Building a commitment to kindness

by Ben Thurman, Carnegie UK

In October 2019, when Carnegie UK first convened a Kindness Leadership Network (KiLN), things felt very different. People had begun to talk about the role of kindness in organisational policy, but what that looked like in practice felt untested: values were often lost amidst competing organisational systems, structures and cultures.

KiLN aimed to change this. By bringing together leaders from different sectors and jurisdictions who were already on this journey, we hoped to create an environment that supported and challenged its members to take practical action to embed kindness into their workplaces and services. In addition, by sharing this learning more widely, we hoped that this coalition of organisations visibly experimenting with kindness would inspire others to do the same.

Since then, COVID-19 has shifted perspectives about what we value as a society and forced communities and organisations to change and adapt at pace. Despite its profound and wide-ranging negative impacts on people’s work and lives, the pandemic also made things possible. Within KiLN, we noticed that conversations had shifted in focus, from describing the change that was needed, to discussing how to sustain what was already happening. How can we hold onto the positives that have emerged in response to COVID-19? How can we evidence the difference that this is making to people’s lives?

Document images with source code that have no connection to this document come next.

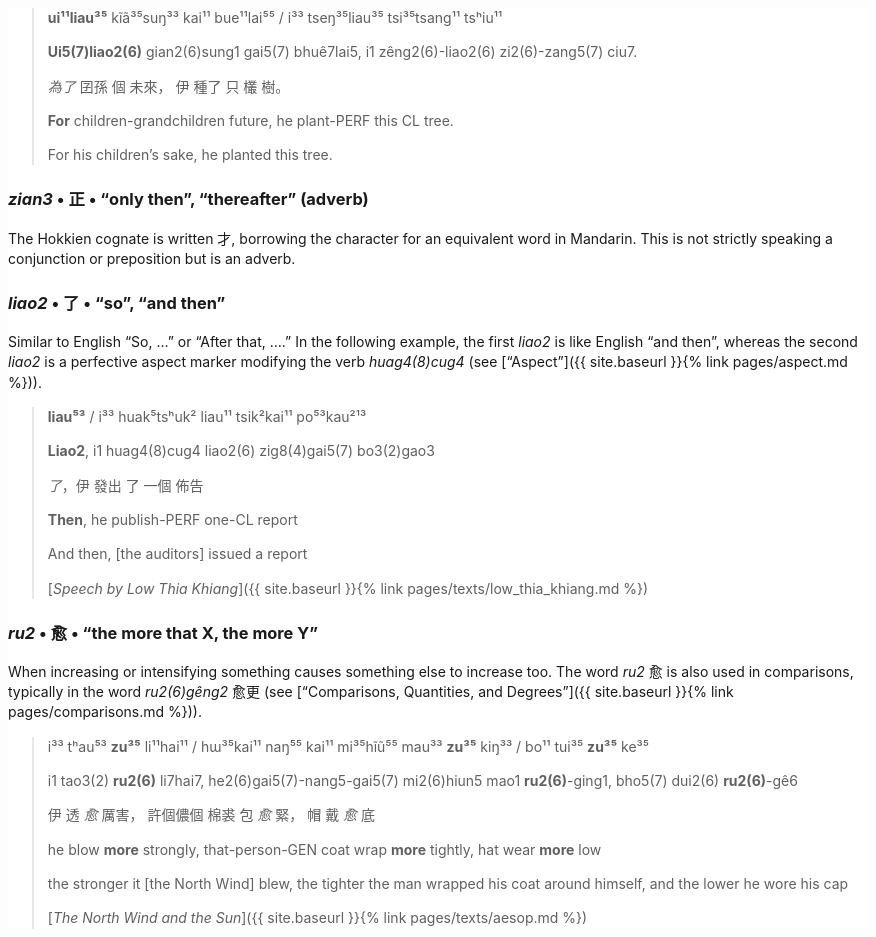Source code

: > **ui¹¹liau³⁵** kĩã³⁵suŋ³³ kai¹¹ bue¹¹lai⁵⁵ / i³³ tseŋ³⁵liau³⁵ tsi³⁵tsang¹¹ tsʰiu¹¹
>
> **Ui5(7)liao2(6)** gian2(6)sung1 gai5(7) bhuê7lai5, i1 zêng2(6)-liao2(6) zi2(6)-zang5(7) ciu7.
>
> *為了* 囝孫 個 未來， 伊 種了 只 欉 樹。
>
> **For** children-grandchildren future, he plant-PERF this CL tree.
>
> For his children’s sake, he planted this tree.

### *zian3* • 正 • “only then”, “thereafter” (adverb)

The Hokkien cognate is written 才, borrowing the character for an equivalent
word in Mandarin. This is not strictly speaking a conjunction or preposition
but is an adverb.

### *liao2* • 了 • “so”, “and then”

Similar to English “So, …” or “After that, ….” In the following example, the
first *liao2* is like English “and then”, whereas the second *liao2* is a
perfective aspect marker modifying the verb *huag4(8)cug4* (see
[“Aspect”]({{ site.baseurl }}{% link pages/aspect.md %})).

> **liau⁵³** / i³³ huak⁵tsʰuk² liau¹¹ tsik²kai¹¹ po⁵³kau²¹³
>
> **Liao2**, i1 huag4(8)cug4 liao2(6) zig8(4)gai5(7) bo3(2)gao3
>
> *了*，伊 發出 了 一個 佈告
>
> **Then**, he publish-PERF one-CL report
>
> And then, \[the auditors\] issued a report
>
> [*Speech by Low Thia Khiang*]({{ site.baseurl }}{% link pages/texts/low_thia_khiang.md %})


### *ru2* • 愈 • “the more that X, the more Y”

When increasing or intensifying something causes something else to increase
too. The word *ru2* 愈 is also used in comparisons, typically in the word
*ru2(6)gêng2* 愈更 (see
[“Comparisons, Quantities, and Degrees”]({{ site.baseurl }}{% link pages/comparisons.md %})).

> i³³ tʰau⁵³ **zu³⁵** li¹¹hai¹¹ / hɯ³⁵kai¹¹ naŋ⁵⁵ kai¹¹ mi³⁵hĩũ⁵⁵ mau³³
> **zu³⁵** kiŋ³³ / bo¹¹ tui³⁵ **zu³⁵** ke³⁵
>
> i1 tao3(2) **ru2(6)** li7hai7, he2(6)gai5(7)-nang5-gai5(7) mi2(6)hiun5 mao1
> **ru2(6)**-ging1, bho5(7) dui2(6) **ru2(6)**-gê6
>
> 伊 透 *愈* 厲害， 許個儂個 棉裘 包 *愈* 緊， 帽 戴 *愈* 底
>
> he blow **more** strongly, that-person-GEN coat wrap **more** tightly, hat
> wear **more** low
>
> the stronger it [the North Wind] blew, the tighter the man wrapped his coat
> around himself, and the lower he wore his cap
>
> [*The North Wind and the Sun*]({{ site.baseurl }}{% link pages/texts/aesop.md %})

In this way, despite the unforeseen changes to the nature and timelines of the project, KiLN was still able to provide a valuable space to share experiences and challenges with peers who shared a similar commitment to exploring kindness. Now, as we come to the end of the project, we are sharing these experiences more widely through four publications that aim to communicate different elements of KiLN’s collective learning.

  1. Our main report, Leading with kindness, narrates the journey we’ve been on since 2019: how KiLN members adapted to COVID-19, and what we learnt about what is possible when kindness becomes an operating principle.
  2. The report culminates with a Commitment to Kindness, which distils the collective experience of KiLN members into six goals designed to enable organisations of all kinds and in all places to sustain and deepen their focus on kindness.
  3. Alongside this, we worked with Simon Anderson and Julie Brownlie to produce Getting the measure of kindness – a guide that seeks to support organisations to develop their approach to the intractable challenge of measurement.
  4. Finally, over the next week we’ll be releasing a set of digital stories that aim to communicate the value and importance of kindness – for people within organisations and people interacting with organisations – in a new way.

In sharing this learning, our hope is to achieve KiLN’s second aim: that of inspiring others to take action. The Commitment to Kindness brings together everything that we have learnt about what is needed to embed kindness in organisations of different types and in different places. And it contains an invitation to any organisation that believes in the power of kindness to improve outcomes for people and communities: an invitation to endorse this set of actions, to use it as a framework to enhance and deepen your organisation’s approach, and to join a growing movement of ‘kind organisations’.